Of course, being a psychiatrist exposes me to a lot of human stories, but I must be sincere, I haven’t even started to unpack that treasure trove yet.

DT: Your work ranges across poetry, essays, and music reviews. How do you switch one off, to enable yourself do the other?

Ajayi: As easy as switching on a light bulb. My brain circuitry is organised to know how to navigate each genre. So I shouldn’t really take credit for that. It happens mostly in my unconscious. But I guess there is something that all genres of writing share, a certain kind of openness the writer must inhabit. The paper or word processor you utilise is already open as it were, naked. You must come to it with an equal measure of openness and see where that leads.

  Ajayi’s book,  ‘A Woman’s Body Is A Country’
Ajayi’s book, ‘A Woman’s Body Is A Country’

DT: What kind of writing is your favourite?

Ajayi: I see what you are trying to do here. Getting me to commit. That is an easy question. Poetry. It comes most natural. I have been doing it for 22 years. From when I did not even have a name for what I was doing till now that I am fully conscious of my power as a poet.

Poetry is the most challenging genre, still it is what I prefer because there is a measure of poetry in every other genre. It is the single most important aesthetic a writer needs: the impulse of a poet. And it is not that complicated. It is just the tendency to concern one with the beauty in language.

DT: You were recently in the news, for an incident on board British Airways, wherein you reported that your laptop was stolen by a passenger. What really happened, and do you have any updates?

Ajayi: That was a disastrous experience. I was in Europe for summer holidays, in Cologne, at the Afrolution Festival in Berlin and visiting family in London. On my return flight to Lagos, my laptop was nicked somewhere between one hour from landing and leaving the airport. I know the laptop was stolen, because I got an update that it was used in Nigeria a few days ago.

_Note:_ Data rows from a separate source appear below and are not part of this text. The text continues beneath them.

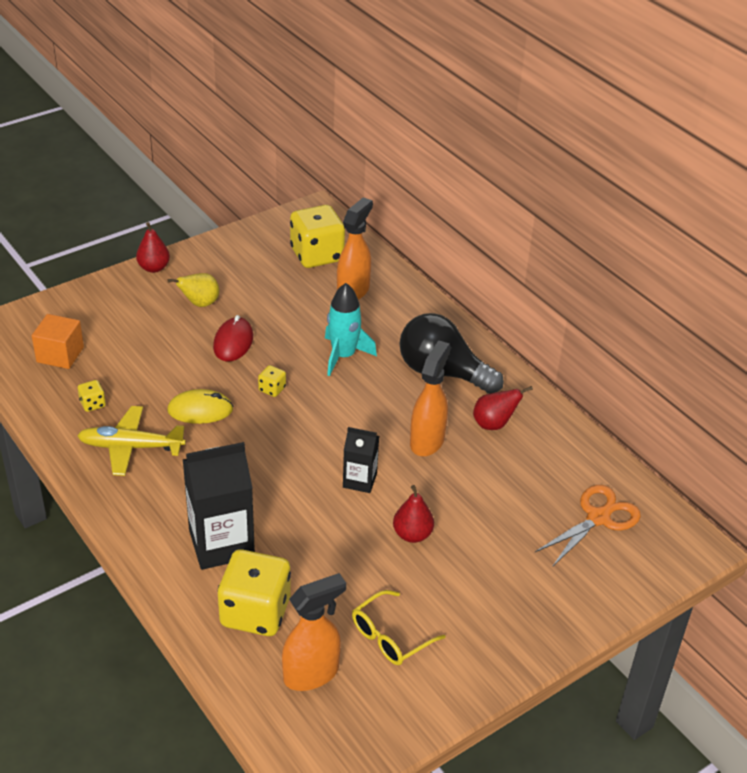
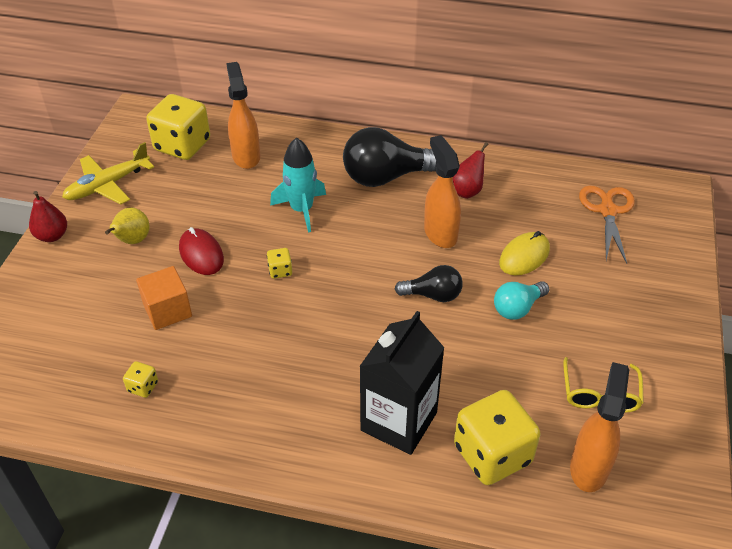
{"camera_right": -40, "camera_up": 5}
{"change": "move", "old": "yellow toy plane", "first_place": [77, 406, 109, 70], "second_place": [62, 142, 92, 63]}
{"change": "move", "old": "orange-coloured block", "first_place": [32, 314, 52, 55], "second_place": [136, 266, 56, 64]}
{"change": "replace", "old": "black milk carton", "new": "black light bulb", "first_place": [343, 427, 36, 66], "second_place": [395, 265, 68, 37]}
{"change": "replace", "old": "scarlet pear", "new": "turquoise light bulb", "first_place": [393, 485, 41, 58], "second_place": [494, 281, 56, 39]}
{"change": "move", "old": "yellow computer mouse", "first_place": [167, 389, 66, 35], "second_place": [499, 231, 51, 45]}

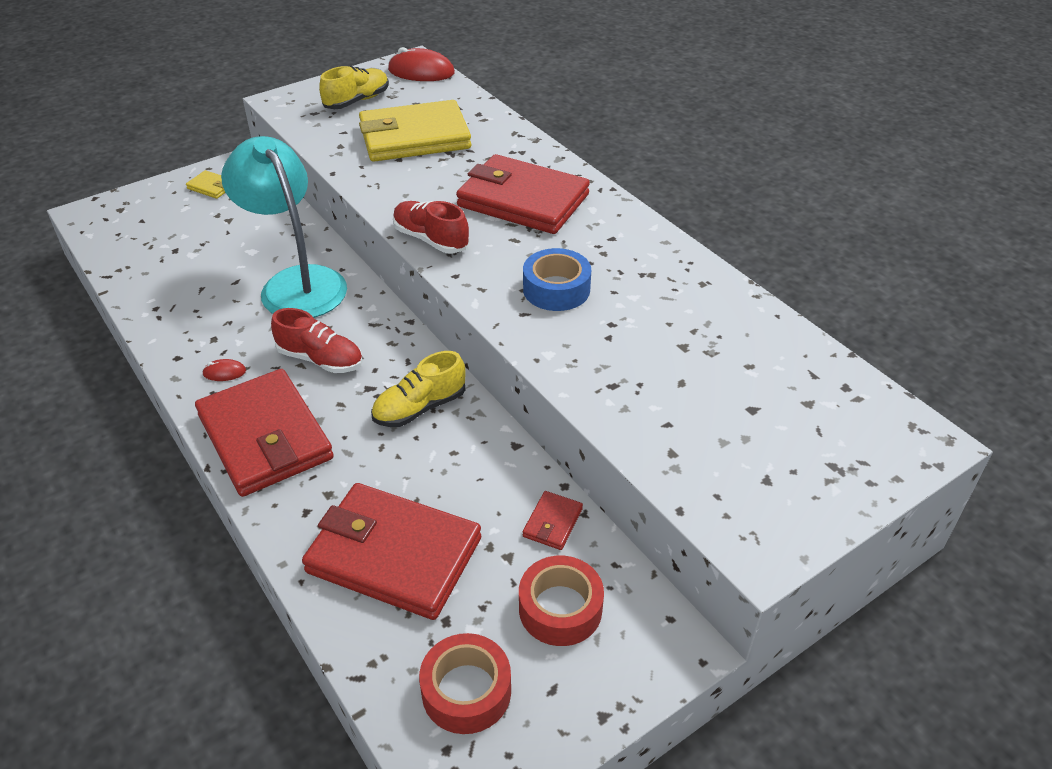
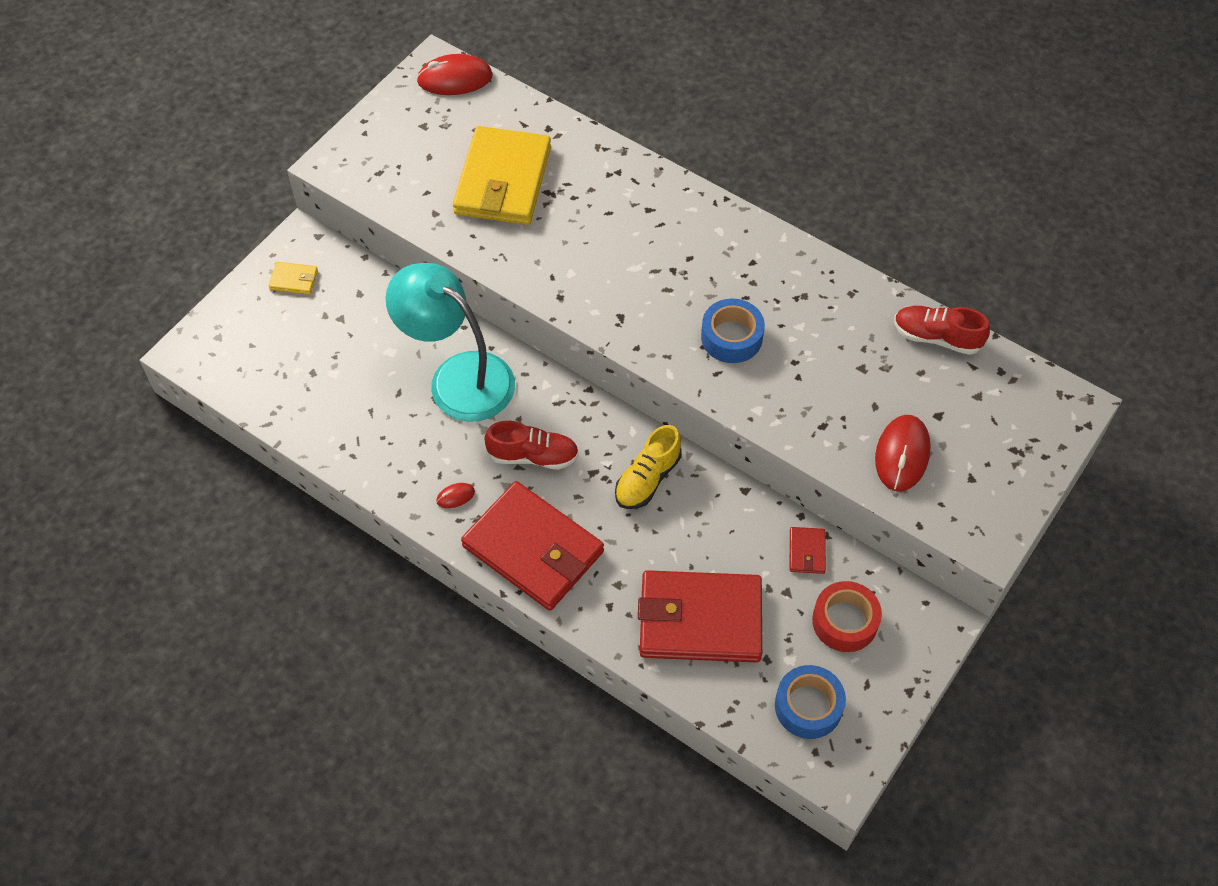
{"camera_right": -20, "camera_up": 15}
{"change": "rotate", "old": "yellow wallet", "first_place": [359, 100, 112, 62], "second_place": [453, 126, 98, 99], "degrees": -45}
{"change": "recolor", "old": "scarlet sticky tape", "new": "royal blue sticky tape", "first_place": [419, 633, 92, 101], "second_place": [775, 665, 71, 74]}
{"change": "insert", "new": "scarlet computer mouse", "second_place": [875, 415, 56, 76]}
{"change": "move", "old": "scarlet sneaker", "first_place": [393, 201, 77, 53], "second_place": [894, 306, 96, 49]}
{"change": "delete", "old": "yellow sneaker", "first_place": [319, 66, 70, 43]}
{"change": "delete", "old": "scarlet wallet", "first_place": [456, 154, 134, 80]}

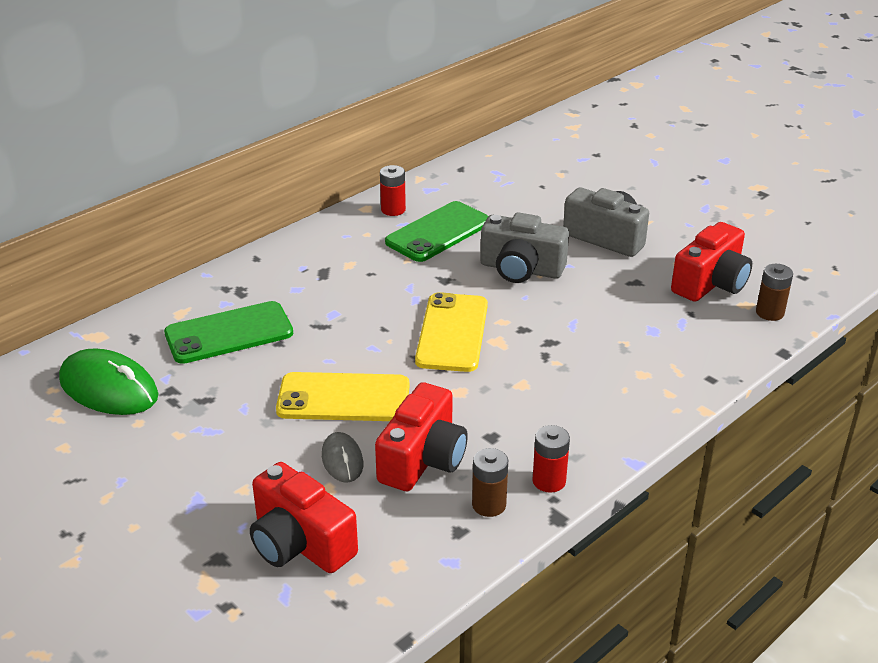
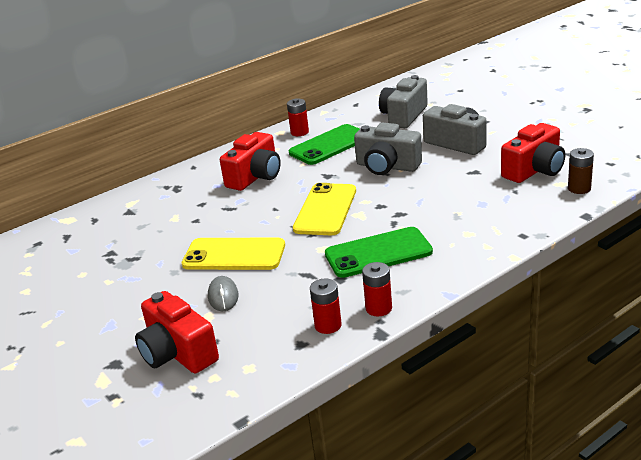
{"camera_right": 10, "camera_up": -5}
{"change": "move", "old": "scarlet photo camera", "first_place": [375, 382, 93, 109], "second_place": [220, 132, 61, 59]}
{"change": "recolor", "old": "brown AA battery", "new": "scarlet AA battery", "first_place": [472, 448, 36, 69], "second_place": [310, 279, 32, 55]}
{"change": "move", "old": "leaf-green smartphone", "first_place": [164, 301, 129, 63], "second_place": [325, 227, 108, 51]}
{"change": "insert", "new": "gray photo camera", "second_place": [379, 75, 49, 53]}
{"change": "delete", "old": "leaf-green computer mouse", "first_place": [59, 348, 100, 67]}

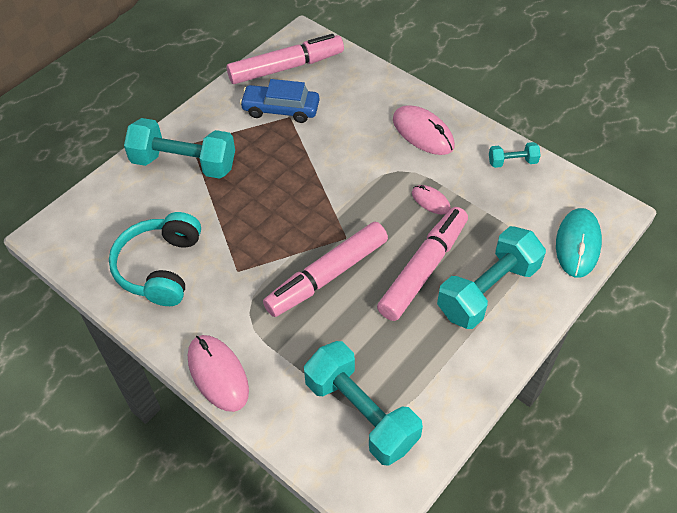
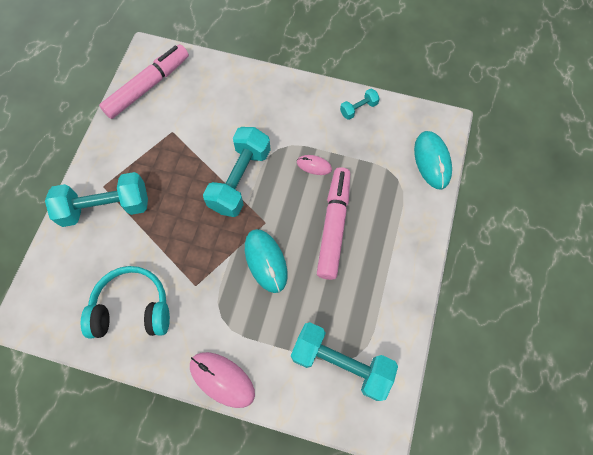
{"camera_right": -25, "camera_up": 15}
{"change": "rotate", "old": "turquoise headphones", "first_place": [109, 212, 92, 94], "second_place": [81, 266, 89, 72], "degrees": 105}
{"change": "move", "old": "turquoise dumbbell", "first_place": [437, 226, 109, 103], "second_place": [203, 127, 68, 90]}
{"change": "replace", "old": "rosy marker", "new": "turquoise computer mouse", "first_place": [263, 222, 125, 95], "second_place": [245, 229, 43, 64]}
{"change": "delete", "old": "royal blue automobile", "first_place": [240, 79, 79, 44]}
{"change": "delete", "old": "rosy computer mouse", "first_place": [393, 105, 62, 50]}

What is most interesting is I had only one co-passenger, and the laptop was stowed away in front of the seat between us one hour before the plane landed.

British Airways have been rather unfortunate in their handling on this issue. In fact, they have been blatantly cold, distant and racist. I made complaints as expected and they wrote me like 3 weeks later that they “appreciated the inconvenience I have suffered” and were “unable to assist you in finding your lost laptop”.

This opened a can of worms about the unjust way British Airways treat Nigerian passengers. People from different age groups called me to tell about their experiences, across at least 30 years. But all that is over for me now.

DT: You will be facilitating a workshop on poetry next week, in Abuja. How did that come about, and what do you hope to achieve at the end?

Ajayi: I’ll be in town to read from my book at the Abuja Literary Society and at the Roving Heights Bookstore, so I also decided to be useful to younger poets as well. I teamed up with the retired-but-not-tired banker and architect who is primarily a poet, Bash Amuneni, to put together a two-day intensive workshop on poetics.

My hope is to help young poets establish a cohort of sort, some camaraderie that will make the painfully lonely job of being a writer a bit less so. Also, to stir up a consciousness and a devotion to the beauty of language in them and most importantly to help them realise the power in that ubiquitous thing they carry around: words.